Collected data entries
=== Begin Enclosure ===
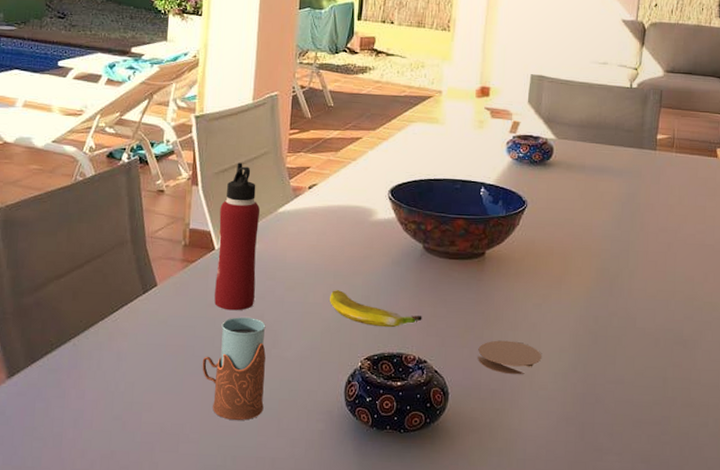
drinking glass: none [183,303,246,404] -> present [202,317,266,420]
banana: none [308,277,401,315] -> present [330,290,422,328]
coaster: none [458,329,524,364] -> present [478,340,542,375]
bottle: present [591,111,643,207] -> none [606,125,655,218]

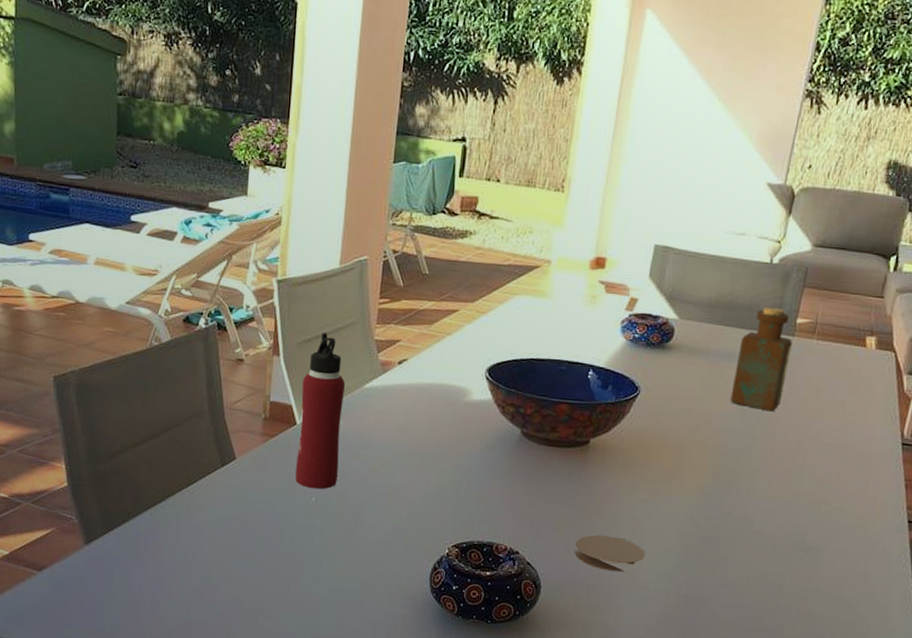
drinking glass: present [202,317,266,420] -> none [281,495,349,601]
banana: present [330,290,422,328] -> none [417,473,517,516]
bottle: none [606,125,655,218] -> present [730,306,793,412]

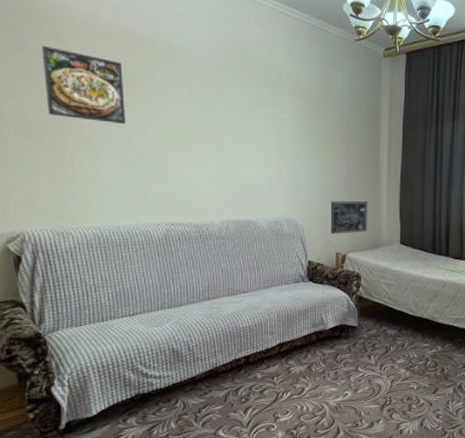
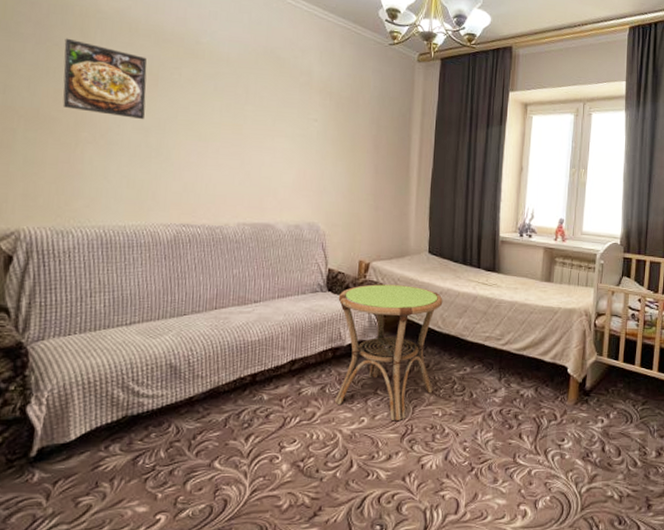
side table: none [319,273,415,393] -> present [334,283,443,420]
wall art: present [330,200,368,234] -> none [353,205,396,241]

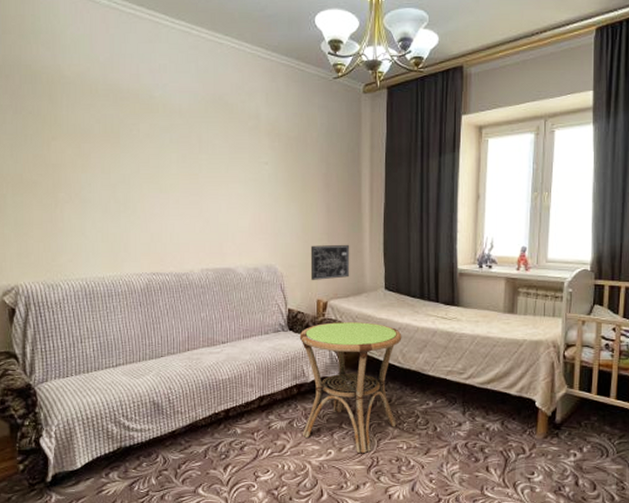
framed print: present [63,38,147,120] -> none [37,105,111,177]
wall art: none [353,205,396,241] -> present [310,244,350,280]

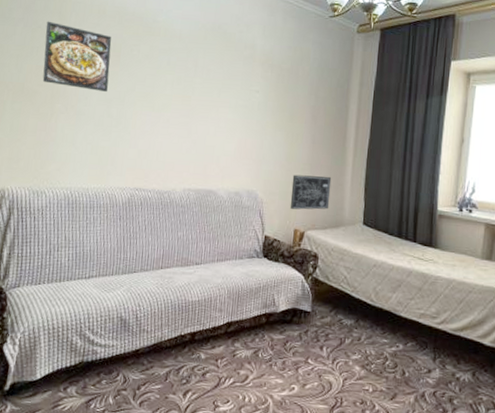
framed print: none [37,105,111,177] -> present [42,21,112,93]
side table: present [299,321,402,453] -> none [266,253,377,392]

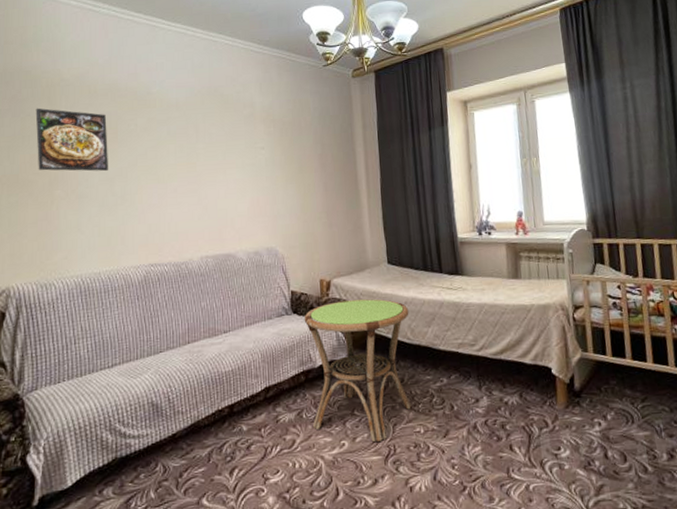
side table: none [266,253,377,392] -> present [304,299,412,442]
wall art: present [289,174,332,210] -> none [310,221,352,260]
=== End Enclosure ===
Activity:
The answer consists of the records repeated exactly, without any images.

Task output:
drinking glass: none [183,303,246,404] -> present [202,317,266,420]
banana: none [308,277,401,315] -> present [330,290,422,328]
coaster: none [458,329,524,364] -> present [478,340,542,375]
bottle: present [591,111,643,207] -> none [606,125,655,218]

drinking glass: present [202,317,266,420] -> none [281,495,349,601]
banana: present [330,290,422,328] -> none [417,473,517,516]
bottle: none [606,125,655,218] -> present [730,306,793,412]

side table: none [319,273,415,393] -> present [334,283,443,420]
wall art: present [330,200,368,234] -> none [353,205,396,241]

framed print: present [63,38,147,120] -> none [37,105,111,177]
wall art: none [353,205,396,241] -> present [310,244,350,280]

framed print: none [37,105,111,177] -> present [42,21,112,93]
side table: present [299,321,402,453] -> none [266,253,377,392]

side table: none [266,253,377,392] -> present [304,299,412,442]
wall art: present [289,174,332,210] -> none [310,221,352,260]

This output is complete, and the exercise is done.